Khartoum (ANTARA) - Lantaran tidak bisa bersekolah selama lebih dari setahun, Ahmed Adam, seorang anak laki-laki berusia 11 tahun yang tinggal di bagian selatan Khartoum, ibu kota Sudan, mengatakan dia hidup dibayangi ketakutan tak berkesudahan akibat konflik sipil yang berkepanjangan.
"Suara letusan senjata api dan tembakan meriam terdengar setiap hari," kata Adam. "Saya dan saudara laki-laki saya harus bersembunyi di bawah tempat tidur atau di dalam lemari," keluhnya.
Konflik yang sedang berlangsung antara Angkatan Bersenjata Sudan (Sudanese Armed Forces/SAF) dan paramiliter Pasukan Dukungan Cepat (Rapid Support Forces/RSF) telah menyebabkan anak-anak Sudan terpapar pada berbagai bentuk kekerasan serta membuat mereka kehilangan rumah dan pendidikan, sehingga menimbulkan trauma bagi generasi tersebut.
Ehab Hashim, ayah tiga anak yang tinggal di kawasan permukiman Mujahidin di Khartoum selatan, mengatakan kepada Xinhua bahwa anak-anaknya telah menunjukkan tanda-tanda gangguan psikologis akibat konflik tersebut.
"Setiap kali mendengar suara meriam atau pesawat tempur, anak-anak saya akan berteriak dan bersembunyi di bawah tempat tidur dan kursi," katanya.
Putra sulungnya yang berusia 11 tahun, Amr, menderita inkontinensia urine (urinary incontinence), "sebuah tanda gangguan psikologis akibat ketakutan dan kecemasan," ujarnya, sembari menyatakan bahwa dirinya secara serius mempertimbangkan untuk pindah ke daerah-daerah aman di Sudan, karena dia tidak tahan lagi melihat anak-anaknya mengalami kepanikan.
Menurut perkiraan Perserikatan Bangsa-Bangsa (PBB), Sudan sedang menghadapi krisis pengungsian anak terbesar di dunia, yang melibatkan lebih dari 4 juta anak.
Abdul Qadir Abdullah Abu, sekretaris jenderal Dewan Kesejahteraan Anak Nasional di Sudan, mengatakan bahwa anak-anak merupakan yang paling terdampak dari terganggunya pendidikan, kurangnya layanan kesehatan, pengungsian, malanutrisi, dan perekrutan paksa, seraya menyebutkan bahwa statistik menunjukkan RSF telah merekrut sekitar 15.000 anak di wilayah yang dikuasainya.
Sementara itu, sejumlah besar anak-anak yang mencari perlindungan di luar negeri juga mengalami trauma dan kondisi kehidupan yang buruk, kata para ahli.
Sadiya al-Rasheed, seorang aktivis yang bekerja di sebuah kamp pengungsi Sudan di Adre, Chad, di perbatasan dengan Sudan, mengatakan kondisi anak-anak di kamp tersebut "sangat tragis."
"Anak-anak mengungsi di sini menyusul pembantaian di El Geneina, ibu kota Negara Bagian Darfur Barat, tetapi sayangnya, kamp itu bukanlah tempat yang aman bagi mereka," ungkapnya.
"Anak-anak paling menderita akibat pertempuran tersebut.
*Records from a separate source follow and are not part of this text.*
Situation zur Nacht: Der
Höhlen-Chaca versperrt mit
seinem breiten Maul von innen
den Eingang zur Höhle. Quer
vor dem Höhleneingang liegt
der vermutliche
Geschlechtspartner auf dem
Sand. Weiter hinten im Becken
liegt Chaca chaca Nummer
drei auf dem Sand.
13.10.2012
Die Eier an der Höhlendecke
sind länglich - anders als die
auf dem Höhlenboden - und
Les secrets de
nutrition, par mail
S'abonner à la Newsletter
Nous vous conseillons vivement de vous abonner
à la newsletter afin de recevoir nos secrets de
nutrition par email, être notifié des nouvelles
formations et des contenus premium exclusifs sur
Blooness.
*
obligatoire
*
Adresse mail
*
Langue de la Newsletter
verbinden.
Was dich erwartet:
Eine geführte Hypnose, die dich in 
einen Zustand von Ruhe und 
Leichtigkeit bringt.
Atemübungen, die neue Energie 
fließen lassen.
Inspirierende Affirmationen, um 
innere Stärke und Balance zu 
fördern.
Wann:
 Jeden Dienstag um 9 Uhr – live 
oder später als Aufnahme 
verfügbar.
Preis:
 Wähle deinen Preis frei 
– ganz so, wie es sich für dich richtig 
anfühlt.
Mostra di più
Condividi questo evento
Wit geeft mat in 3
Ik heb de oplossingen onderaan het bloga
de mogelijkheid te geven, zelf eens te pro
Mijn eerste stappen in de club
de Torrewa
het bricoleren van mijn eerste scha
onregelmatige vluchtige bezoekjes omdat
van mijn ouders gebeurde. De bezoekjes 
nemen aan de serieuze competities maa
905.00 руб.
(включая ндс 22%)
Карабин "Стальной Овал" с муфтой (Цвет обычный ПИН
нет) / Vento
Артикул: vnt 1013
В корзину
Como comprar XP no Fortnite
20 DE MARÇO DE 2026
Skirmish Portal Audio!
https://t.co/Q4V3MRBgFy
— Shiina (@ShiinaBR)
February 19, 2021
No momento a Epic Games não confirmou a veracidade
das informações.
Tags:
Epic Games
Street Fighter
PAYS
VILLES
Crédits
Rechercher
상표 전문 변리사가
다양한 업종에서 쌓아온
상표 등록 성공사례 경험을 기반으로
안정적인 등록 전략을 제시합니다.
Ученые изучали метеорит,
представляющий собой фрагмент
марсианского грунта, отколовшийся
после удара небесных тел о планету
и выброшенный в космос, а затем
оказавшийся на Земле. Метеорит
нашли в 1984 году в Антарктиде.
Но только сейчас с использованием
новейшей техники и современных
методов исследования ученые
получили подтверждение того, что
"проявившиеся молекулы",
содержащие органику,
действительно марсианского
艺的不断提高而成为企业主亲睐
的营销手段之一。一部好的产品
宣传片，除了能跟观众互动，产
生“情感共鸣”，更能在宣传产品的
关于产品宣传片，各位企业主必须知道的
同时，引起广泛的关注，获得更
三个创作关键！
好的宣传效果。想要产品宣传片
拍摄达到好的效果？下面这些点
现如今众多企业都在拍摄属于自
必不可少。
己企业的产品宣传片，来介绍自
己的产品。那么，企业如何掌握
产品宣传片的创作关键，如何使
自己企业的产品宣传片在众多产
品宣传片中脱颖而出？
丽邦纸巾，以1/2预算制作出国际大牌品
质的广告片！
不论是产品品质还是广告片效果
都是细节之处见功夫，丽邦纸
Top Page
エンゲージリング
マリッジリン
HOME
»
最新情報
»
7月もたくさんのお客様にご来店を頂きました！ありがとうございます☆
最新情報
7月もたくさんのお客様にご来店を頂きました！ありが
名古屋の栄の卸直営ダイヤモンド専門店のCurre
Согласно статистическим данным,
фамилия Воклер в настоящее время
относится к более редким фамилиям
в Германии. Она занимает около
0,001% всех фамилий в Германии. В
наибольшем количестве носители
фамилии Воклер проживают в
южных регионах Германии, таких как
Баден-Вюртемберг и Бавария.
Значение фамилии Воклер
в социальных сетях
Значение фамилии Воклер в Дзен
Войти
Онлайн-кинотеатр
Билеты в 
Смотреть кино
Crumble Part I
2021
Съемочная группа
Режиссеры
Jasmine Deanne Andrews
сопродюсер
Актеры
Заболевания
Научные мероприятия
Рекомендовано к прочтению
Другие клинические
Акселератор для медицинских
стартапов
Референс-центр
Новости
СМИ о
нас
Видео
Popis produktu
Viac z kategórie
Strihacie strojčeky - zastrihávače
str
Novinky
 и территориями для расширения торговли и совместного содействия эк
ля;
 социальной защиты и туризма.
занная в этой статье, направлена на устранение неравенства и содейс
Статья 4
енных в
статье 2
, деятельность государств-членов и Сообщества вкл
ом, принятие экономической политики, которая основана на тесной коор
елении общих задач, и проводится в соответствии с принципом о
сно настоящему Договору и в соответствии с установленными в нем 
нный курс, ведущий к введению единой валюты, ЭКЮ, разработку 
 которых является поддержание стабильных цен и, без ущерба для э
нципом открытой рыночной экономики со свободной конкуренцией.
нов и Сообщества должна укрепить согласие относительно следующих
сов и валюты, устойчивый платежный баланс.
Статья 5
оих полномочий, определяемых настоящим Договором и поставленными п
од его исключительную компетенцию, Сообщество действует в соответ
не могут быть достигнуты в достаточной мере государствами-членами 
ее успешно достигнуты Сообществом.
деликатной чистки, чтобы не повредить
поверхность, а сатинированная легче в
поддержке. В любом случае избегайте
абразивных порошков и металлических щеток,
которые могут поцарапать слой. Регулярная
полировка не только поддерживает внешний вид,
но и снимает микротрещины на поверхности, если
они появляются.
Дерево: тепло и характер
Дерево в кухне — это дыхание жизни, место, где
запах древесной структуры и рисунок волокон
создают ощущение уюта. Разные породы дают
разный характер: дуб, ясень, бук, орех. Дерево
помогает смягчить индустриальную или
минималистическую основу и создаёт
Mereka mengungsi dari lingkungan, rumah, dan sekolah yang mereka kenal serta dihantui oleh trauma psikologis karena kengerian yang mereka lihat dan alami," ujar al-Rasheed.
"Sejumlah besar anak-anak dihantui ketakutan dan mimpi buruk, sehingga memerlukan dukungan keluarga atau perawatan khusus di institusi khusus," kata Abdullah Yaqoub, seorang psikiater.
Selain itu, 90 persen lebih dari 19 juta anak usia sekolah di Sudan tidak memiliki akses untuk mendapatkan pendidikan formal, yang dapat mengakibatkan krisis generasi, menurut Dana Anak-Anak PBB.
Sejak konflik antara SAF dan RSF pecah pada 15 April 2023 lalu, pertempuran mematikan itu telah menewaskan 15.550 orang dan memaksa 8,8 juta lainnya mengungsi sejauh ini, papar sebuah laporan terbaru oleh Kantor Koordinasi Urusan Kemanusiaan PBB (OCHA).